To modify JVM settings using a bootstrap action

  • In the directory where you installed the Amazon EMR CLI, type the following command.

    • Linux, UNIX, and Mac OS X users:

      ./elastic-mapreduce --create --alive --name "JVM infinite reuse" \
      --bootstrap-action s3://elasticmapreduce/bootstrap-actions/configure-hadoop \
      --bootstrap-name "Configuring infinite JVM reuse" \
      --args "-m,mapred.job.reuse.jvm.num.tasks=-1"
    • Windows users:

      ruby elastic-mapreduce --create --alive --name "JVM infinite reuse" --bootstrap-action s3://elasticmapreduce/bootstrap-actions/configure-hadoop --bootstrap-name "Configuring infinite JVM reuse" --args "-m,mapred.job.reuse.jvm.num.tasks=-1"

Note

Amazon EMR sets the value of mapred.job.reuse.jvm.num.tasks to 20, but you can override it with a bootstrap action. A value of -1 means infinite reuse within a single job, and 1 means do not reuse tasks.

To disable reducer speculative execution using a bootstrap action

  • In the directory where you installed the Amazon EMR CLI, type the following command.

+++

• Check your understanding:
1 > In the Amazon EMR configuration text, what does a value of -1 for mapred.job.reuse.jvm.num.tasks mean?
2 > Write out the passage of the Amazon EMR configuration text starting at "Amazon EMR sets" and ending at "not reuse tasks.".
3 > Extend the Amazon EMR configuration text onward from its final line.

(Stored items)
+++

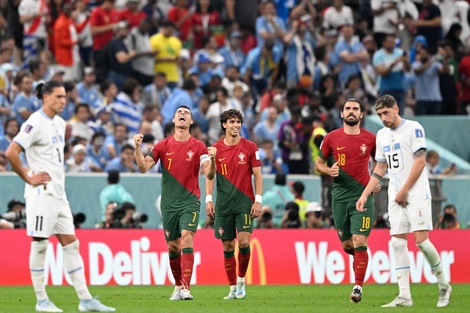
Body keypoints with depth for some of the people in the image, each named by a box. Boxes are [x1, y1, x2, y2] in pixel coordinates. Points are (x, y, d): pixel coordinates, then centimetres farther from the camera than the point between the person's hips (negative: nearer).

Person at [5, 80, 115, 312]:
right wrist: (28, 178, -15)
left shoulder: (60, 123, 13)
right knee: (39, 244, -2)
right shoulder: (35, 123, -13)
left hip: (58, 193, 9)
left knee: (70, 244, 6)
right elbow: (11, 153, -21)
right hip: (41, 193, -9)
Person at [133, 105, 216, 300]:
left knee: (187, 238, -19)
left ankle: (185, 288, -23)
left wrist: (212, 160, -29)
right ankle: (178, 286, 26)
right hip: (169, 204, 3)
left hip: (189, 201, -3)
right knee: (172, 246, 8)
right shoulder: (163, 145, 4)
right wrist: (137, 147, -18)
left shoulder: (198, 147, -1)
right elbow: (143, 167, -2)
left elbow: (209, 175, -9)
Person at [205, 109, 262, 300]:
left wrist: (258, 200, -5)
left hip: (244, 202, -2)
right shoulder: (215, 149, 4)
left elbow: (257, 175, 2)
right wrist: (208, 199, -4)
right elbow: (209, 176, 6)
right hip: (223, 204, 2)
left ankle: (241, 279, 6)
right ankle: (233, 288, 9)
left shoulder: (250, 147, 1)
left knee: (243, 242, -14)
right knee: (227, 245, 2)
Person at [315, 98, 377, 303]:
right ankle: (360, 256, 42)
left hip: (363, 196, -2)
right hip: (340, 197, 2)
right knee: (347, 245, 8)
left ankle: (358, 287, -7)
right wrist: (329, 170, -8)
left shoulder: (371, 139, 1)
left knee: (359, 243, -12)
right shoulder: (331, 138, 2)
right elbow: (319, 163, 13)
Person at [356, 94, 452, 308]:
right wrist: (365, 195, 13)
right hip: (395, 197, 7)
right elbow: (380, 169, 21)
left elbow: (420, 162, -11)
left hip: (417, 194, -7)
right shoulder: (382, 135, 15)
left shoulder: (413, 128, -6)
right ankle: (404, 296, -3)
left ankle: (443, 286, 4)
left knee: (421, 239, -14)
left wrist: (404, 191, -12)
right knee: (398, 242, -2)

+++

• Per-task answers:
1 > It means infinite reuse within a single job.

2 >
Amazon EMR sets the value of mapred.job.reuse.jvm.num.tasks to 20, but you can override it with a bootstrap action. A value of -1 means infinite reuse within a single job, and 1 means do not reuse tasks.

3 >
    • Linux, UNIX, and Mac OS X users:

      ./elastic-mapreduce --create --alive --name "Reducer speculative execution" \
      --bootstrap-action s3://elasticmapreduce/bootstrap-actions/configure-hadoop \
      --bootstrap-name "Disable reducer speculative execution" \
      --args "-m,mapred.reduce.tasks.speculative.execution=false"
    • Windows users:

      ruby elastic-mapreduce --create --alive --name "Reducer speculative execution" --bootstrap-action s3://elasticmapreduce/bootstrap-actions/configure-hadoop --bootstrap-name "Disable reducer speculative execution" --args "-m,mapred.reduce.tasks.speculative.execution=false"

To disable intermediate compression or change the compression codec using a bootstrap action

  • In the directory where you installed the Amazon EMR CLI, type the following command. Use mapred.compress.map.output=false to disable intermediate compression. Use mapred.map.output.compression.codec=org.apache.hadoop.io.compress.GzipCodec to change the compression codec to Gzip. Both arguments are presented below.

    • Linux, UNIX, and Mac OS X users:

      ./elastic-mapreduce --create --alive --name "Disable compression" \
      --bootstrap-action s3://elasticmapreduce/bootstrap-actions/configure-hadoop \
      --bootstrap-name "Disable compression" \
      --args "-m,mapred.compress.map.output=false" \
      --args "-m,mapred.map.output.compression.codec=org.apache.hadoop.io.compress.GzipCodec"
    • Windows users:

      ruby elastic-mapreduce --create --alive --name "Disable compression" --bootstrap-action s3://elasticmapreduce/bootstrap-actions/configure-hadoop --bootstrap-name "Disable compression" --args "-m,mapred.compress.map.output=false" --args "-m,mapred.map.output.compression.codec=org.apache.hadoop.io.compress.GzipCodec"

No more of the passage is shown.